Но вот совет: если дрова у тебя сырые, лучше отложи их в сторону и пока не трогай вовсе. Старательно поищи хоть немного поленьев сухих, наколи их потоньше и с них начинай разводить огонь. И только когда уж разойдутся хорошо да наберется алых углей, тогда только осторожно можешь подложить одно-другое из сырых поленьев. Но будь осторожен: не положи лишнее полено, чтобы сырые дрова своей влагой не задушили пламя в печи… Миролюбцы, смешливцы, весельчаки, болтуны, любители чаепитий и словопрений, расследователи чужих судеб и собиратели монастырских сплетен и скандальных историй – все это «сырые» люди, рассеянные, холодные в вере, всегда скучающие в духовном, всегда повернутые лицом к миру, к толпе, к молве человеческой. Если окажется таких в обители чуть более допустимого или придут они в нее до времени, когда дух монастырский еще не сложился и не занялся огоньком, то скоро потухнет и последняя искра в печи! Будешь без толку жечь «растопку», будешь расточать «красные слова» и «звонкие призывы», петь «на все лады» до хрипоты, то молить, то устрашать, потратишь весь запас свой «зажигательный», сам весь закоптишься, рвение свое испепелишь дотла, а они только затлеют, задымят на малое время, почернеют – и погаснут. Да еще и черноту эту копотную сочтут, пожалуй, за самое свое монашество. И потом уже и сухие щепки не исправят положение, коль забита будет печь сырыми поленьями. Тогда опять начинай все сначала – разгружай печь…

Мы все бьемся над тем, чтобы развести огоньку и погреться в эту страшную сырую погоду. Мы еще ничего не достигли, сами зябнем, и только издали может показаться, что в лесу горит костер. На самом деле это все только растопка, только чиркание спичек и мучительное раздувание пламени – никакого тепла еще нет. Но вот уже сбегаются со всех сторон озябшие путники в надежде погреть продрогшие кости. Но нет огня, дорогие, нет пока, и не знаем, будет ли. За себя не уверены, выживем ли… Оставьте, оставьте нас пока биться над своим огнем…

«Град», который «не может укрыться», ибо не хочет этого

Думается, главный враг наш сегодня в монастыре, вообще современный враг монашества,– это дух уныния и расслабления.
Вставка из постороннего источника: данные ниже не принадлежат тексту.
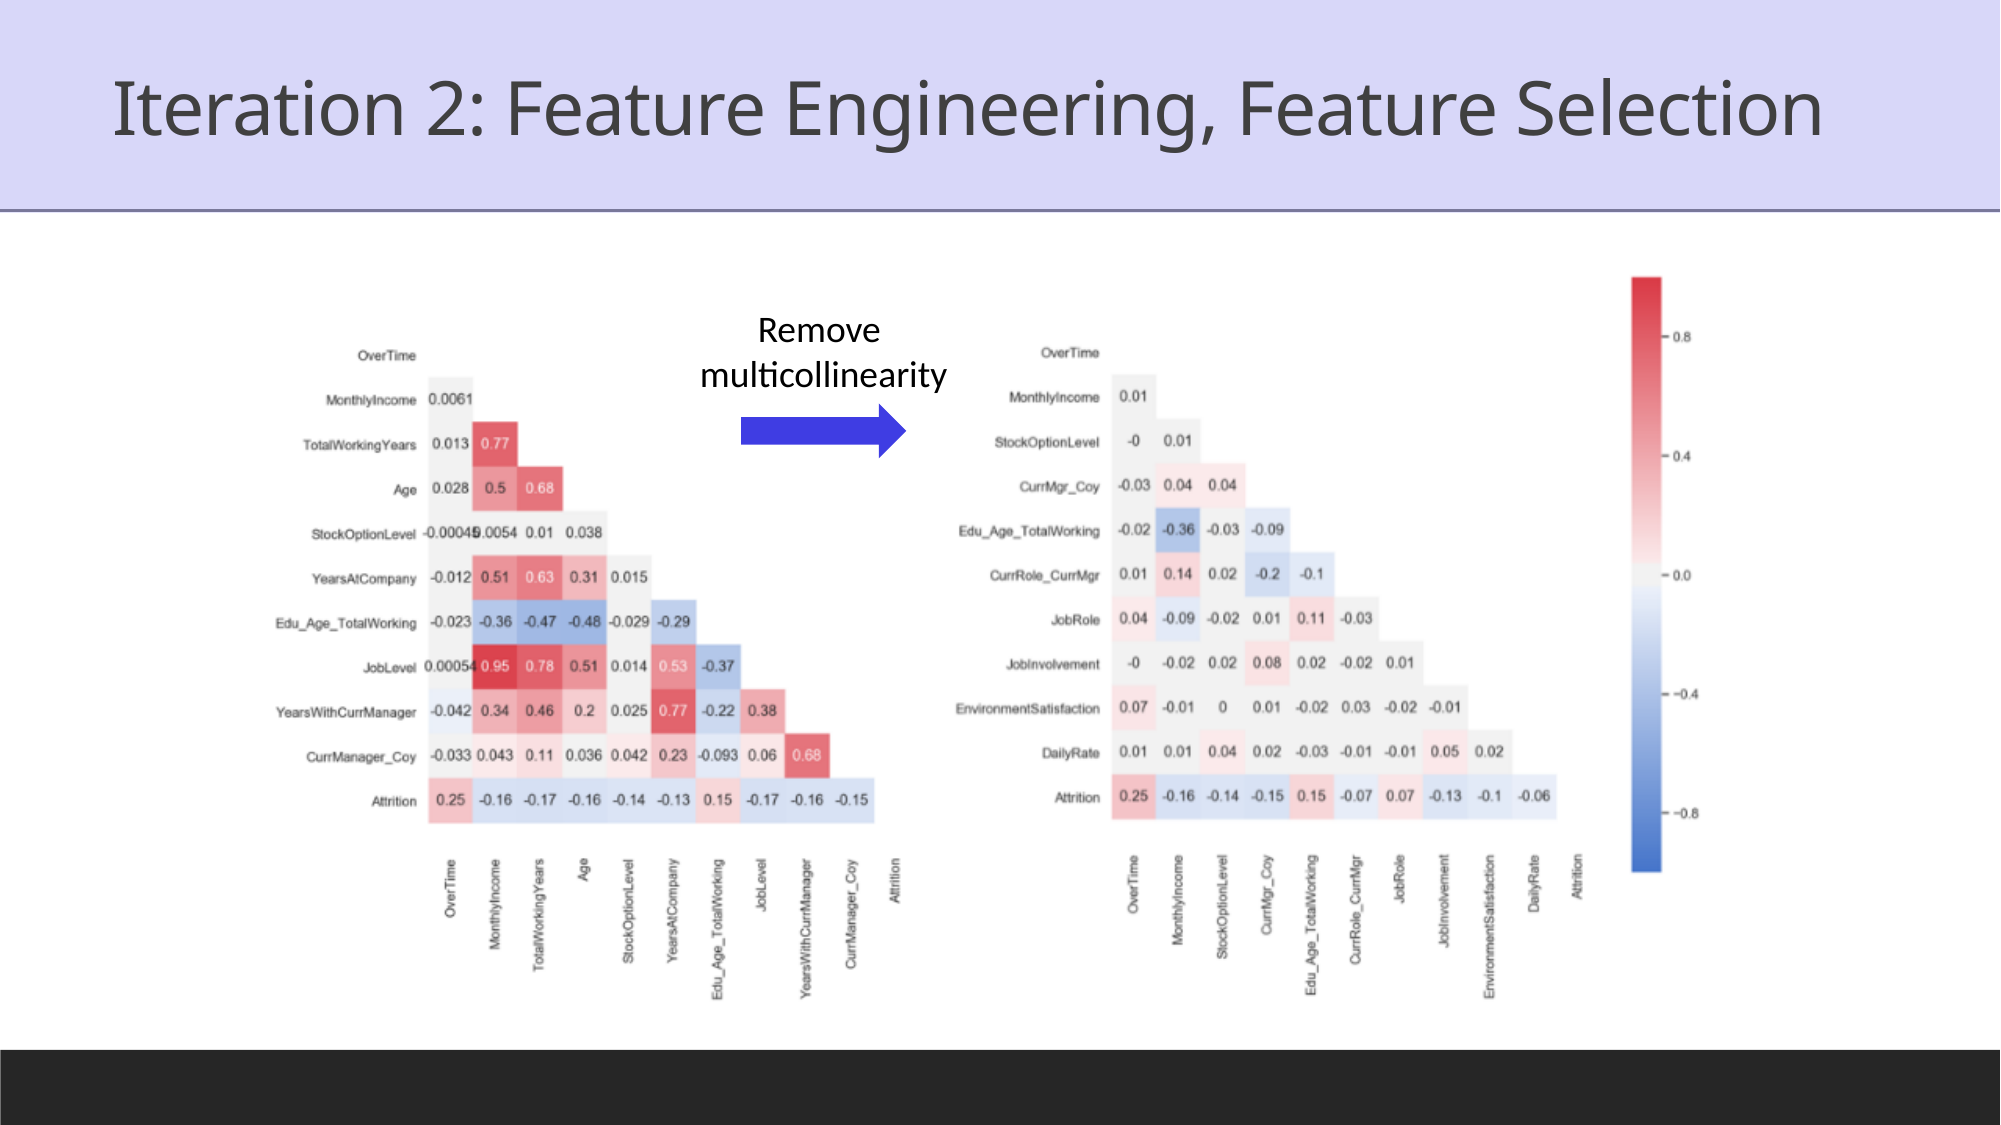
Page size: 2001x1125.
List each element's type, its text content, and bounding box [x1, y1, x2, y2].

title Iteration 2: Feature Engineering, Feature Selection [0, 0, 2000, 213]
picture [268, 273, 1709, 1010]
Теперь если монах не уклоняется в душевный, ложный настрой бурной деятельности, не увлекается «геройскими» порывами «освящать мир» вокруг себя и «спасать погибающих», а то и просто делать что-либо «этакое», «интересное», на показ и трезвон в обществе, то он чаще всего впадает в другую крайность – в тяжкую меланхолию, апатию ко всему, какую-то заторможенность и бесчувственность. Человек как будто на верном пути – бежит от всего ложного: бережется ложных стимулов к доброделанию, бережется дел «напоказ» и лицемерной ревности, ложной любви и опасных привязанностей… Но остается часто и без правильных стимулов к подвижничеству и бодрому шествованию к высокой цели. Почему так? Как, отказавшись от фальши, не остаться скучать в бездействии? Чем должно поддерживаться наше бодрствование?

Беда, что многие заметили это и поощряют всякого рода ложные стимулы как в среде монашествующих, так и в среде мирян,– лишь бы те не засыпали и не теряли интерес к церковной жизни. Но, кажется, лучше «спать», чем так «бодрствовать». Понятно, что причина в крайнем нашем маловерии! Умом мы все верим и даже умеем красноречиво уговаривать ближних верить и жить церковно. Но как дело доходит до сердца, там такая туга встречается, такая густая, неповоротливая масса, как липкий, тягучий клей, что не можем сделать ни одного решительного движения, все как в кошмарном сне, когда снится, что хочешь бежать от надвигающейся опасности, но ни руки, ни ноги не слушаются и не двигаются, как онемевшие. Ум легок и прыток, запросто становится на новые позиции, с «новой колокольни» готов по-новому обозревать окрестности, давая всему новую оценку и новое толкование. Но чувства сердечные, трудно поддающиеся дрессировке, одичавшие и избалованные свободой, точно лесные звери, бредут нахоженными тропами, только дико озираются на подзывающего их, приманивающего куском хлеба. Когда не дает монах пищу своим страстям и не позволяет себе рядить страстные приманки в личины добродетельных порывов, тогда часто ощущает в себе как бы паралич всех душевных сил: кровь холодна, сердце едва бьется, ум весь в прошлом… Но пусть, пусть! Так все-таки лучше, так ближе к истине – при всей этой вялости и сонливости, чем при бодрой и задорной «игре в монастырь».